* **Extrait du texte**
- - - -

L’avis souligne aussi l’incapacité des opérations de transfert menées par l’administration pour « optimiser le parc carcéral » à lutter contre la surpopulation (voir p.22). Ou encore l’insuccès des initiatives non contraignantes de régulation mises en place sur le terrain, qu’il s’agisse des espaces de dialogue avec les magistrats impulsés par l’administration pénitentiaire, ou d’expérimentations locales comme à Grenoble ou à Marseille. Si ces démarches sont saluées, « force est de constater » qu’elles n’ont pas davantage permis de réduire la surpopulation[3].
Citant des données du ministère de la Justice et des rapports de différentes institutions[4], l’avis de la CNCDH se fonde aussi sur l’audition de représentants de l’administration pénitentiaire, de parlementaires, de magistrats et de membres du monde académique. Il met en exergue le consensus grandissant en faveur d’un mécanisme contraignant de régulation parmi les experts de la question carcérale[5] : la liste est telle qu’une annexe aussi longue que l’avis lui-même y est consacrée.
Les solutions existent déjà
Sans prétendre être exhaustive ou proposer un mécanisme clé en main, l’institution énumère un certain nombre de dispositifs qui pourraient être mobilisés. Les uns sont peu utilisés (conversion de peine, libération sous contrainte, aménagements de peine), certains ne le sont plus du tout (grâces collectives, amnisties, crédits de réduction de peine), d’autres pourraient voir leur champ d’application élargi (libération conditionnelle et réductions de peine exceptionnelles). Le message est limpide : les solutions existent déjà, il s’agit de contraindre les acteurs judiciaires et pénitentiaires à les utiliser, et d’étendre « si nécessaire » les possibilités d’y recourir « de manière combinée ou alternative ». En favorisant le plus possible l’accompagnement des personnes détenues, précise la CNCDH.

- - - -

* **Tâches à réaliser**
1. D'après l'extrait sur la surpopulation carcérale, quels dispositifs ne sont plus du tout utilisés ?
2. Prolongez l'extrait sur la surpopulation carcérale à partir de sa dernière phrase.

- - - -

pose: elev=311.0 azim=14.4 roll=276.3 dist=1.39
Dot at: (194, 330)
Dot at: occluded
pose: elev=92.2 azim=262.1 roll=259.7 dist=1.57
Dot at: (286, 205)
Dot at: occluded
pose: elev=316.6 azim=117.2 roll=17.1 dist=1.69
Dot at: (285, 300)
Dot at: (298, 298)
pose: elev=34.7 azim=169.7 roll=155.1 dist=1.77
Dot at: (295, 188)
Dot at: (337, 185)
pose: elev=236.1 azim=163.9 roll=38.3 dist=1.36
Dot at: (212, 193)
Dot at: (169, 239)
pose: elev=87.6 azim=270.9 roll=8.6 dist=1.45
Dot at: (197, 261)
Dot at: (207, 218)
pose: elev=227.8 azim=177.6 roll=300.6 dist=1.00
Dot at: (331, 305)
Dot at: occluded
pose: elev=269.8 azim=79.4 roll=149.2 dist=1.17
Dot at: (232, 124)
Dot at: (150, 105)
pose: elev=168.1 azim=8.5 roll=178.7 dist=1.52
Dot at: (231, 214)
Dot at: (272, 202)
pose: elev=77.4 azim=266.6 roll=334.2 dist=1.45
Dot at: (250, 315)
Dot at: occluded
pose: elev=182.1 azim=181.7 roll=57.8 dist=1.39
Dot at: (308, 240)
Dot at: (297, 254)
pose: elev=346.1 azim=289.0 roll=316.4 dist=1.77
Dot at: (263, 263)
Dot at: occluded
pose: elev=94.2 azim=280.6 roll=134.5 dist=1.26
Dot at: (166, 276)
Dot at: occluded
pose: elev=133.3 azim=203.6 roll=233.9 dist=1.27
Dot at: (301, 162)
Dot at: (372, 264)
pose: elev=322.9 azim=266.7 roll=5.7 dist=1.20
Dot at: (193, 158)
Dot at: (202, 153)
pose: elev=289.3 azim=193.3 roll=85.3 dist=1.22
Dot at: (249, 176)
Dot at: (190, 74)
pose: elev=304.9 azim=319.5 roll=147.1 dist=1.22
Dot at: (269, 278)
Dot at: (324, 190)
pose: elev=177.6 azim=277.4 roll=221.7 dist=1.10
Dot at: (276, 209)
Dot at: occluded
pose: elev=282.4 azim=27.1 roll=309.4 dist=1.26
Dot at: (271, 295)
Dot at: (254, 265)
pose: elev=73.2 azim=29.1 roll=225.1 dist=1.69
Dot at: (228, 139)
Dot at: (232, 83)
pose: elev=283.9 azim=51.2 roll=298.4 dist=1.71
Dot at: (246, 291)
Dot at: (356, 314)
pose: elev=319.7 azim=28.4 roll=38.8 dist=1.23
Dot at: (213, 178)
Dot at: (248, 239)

- - - -

* **Réponses attendues**
1. Les grâces collectives, les amnisties et les crédits de réduction de peine.

2.
Finalement, la seule nouveauté serait « la prescription d’une obligation de résultat » quand un « seuil d’alerte » est dépassé, signalant « l’imminence de violations des droits fondamentaux générées par la surpopulation ». Pour la Commission, ce seuil doit nécessairement être inférieur à 100% d’occupation à l’échelle de chaque quartier de détention, « au sens le plus restrictif possible » pour être « au plus près de la réalité humaine » (voir p. 27). S’appuyant sur les recommandations du Conseil de l’Europe, la CNCDH souligne d’ailleurs l’importance de réfléchir, à terme, à la manière de calculer le nombre de places de prison, aujourd’hui établi à partir de la surface des cellules, sans tenir compte par exemple du « nombre de lits disponibles, des propositions d’activités ou encore des effectifs de personnels ».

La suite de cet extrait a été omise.